O mers, ô bois songeurs, voix pieuses du monde,
Vous m'avez répondu durant mes jours mauvais,
Vous avez apaisé ma tristesse inféconde,
Et dans mon coeur aussi vous chantez à jamais!
L'ECCLÉSIASTE
L'ecclésiaste a dit: Un chien vivant vaut mieux
Qu'un lion mort. Hormi, certes, manger et boire,
Tout n'est qu'ombre et fumée. Et le monde est très vieux,
Et le néant de vivre emplit la tombe noire.
Par les antiques nuits, à la face des cieux,
Du sommet de sa tour comme d'un promontoire,
Dans le silence, au loin laissant planer ses yeux,
Sombre, tel il songeait sur son siège d'ivoire.
Vieil amant du soleil, qui gémissais ainsi,
L'irrévocable mort est un mensonge aussi.
Heureux qui d'un seul bond s'engloutirait en elle.
Moi, toujours, à jamais, j'écoute, épouvanté,
Dans l'ivresse et l'horreur de l'immortalité,
Le long rugissement de la Vie éternelle.
LA VÉRANDAH
Au tintement de l'eau dans les porphyres roux
Les rosiers de l'Iran mêlent leurs frais murmures,
Et les ramiers rêveurs leurs roucoulements doux.

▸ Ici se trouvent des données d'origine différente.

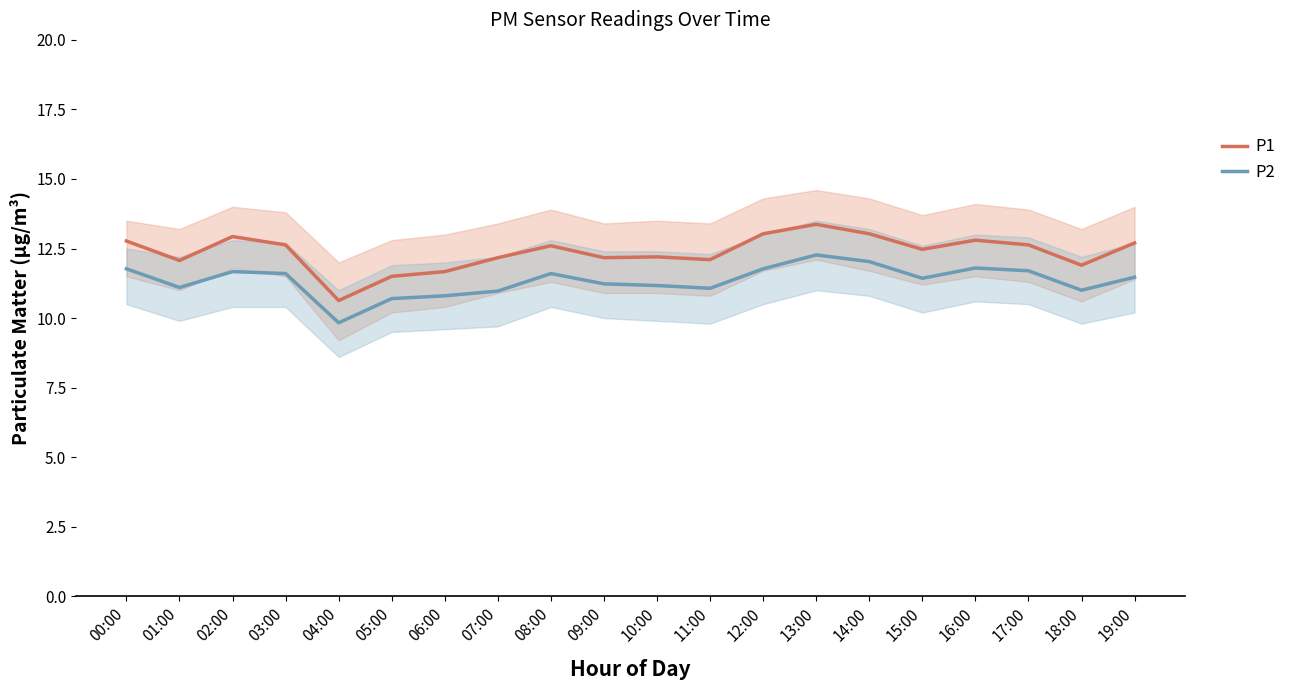

Is it true that P2 equals 18.8 at 09:00?

False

Tandis que l'oiseau grêle et le frelon jaloux,
Sifflant et bourdonnant, mordent les figues mûres,
Les rosiers de l'Iran mêlent leurs frais murmures
Au tintement de l'eau dans les porphyres roux.
Sous les treillis d'argent de la vérandah close,
Dans l'air tiède embaumé de l'odeur des jasmins,
Où la splendeur du jour darde une flèche rose,
La Persane royale, immobile, repose,
Derrière son col brun croisant ses belles mains,
Dans l'air tiède, embaumé de l'odeur des jasmins,
Sous les treillis d'argent de la vérandah close.
Jusqu'aux lèvres que l'ambre arrondi baise encor,
Du cristal d'où s'échappe une vapeur subtile
Qui monte en tourbillons légers et prend l'essor,
Sur les coussins de soie écarlate, aux fleurs d'or,
La branche du hûka rôde comme un reptile
Du cristal d'où s'échappe une vapeur subtile
Jusqu'aux lèvres que l'ambre arrondi baise encor.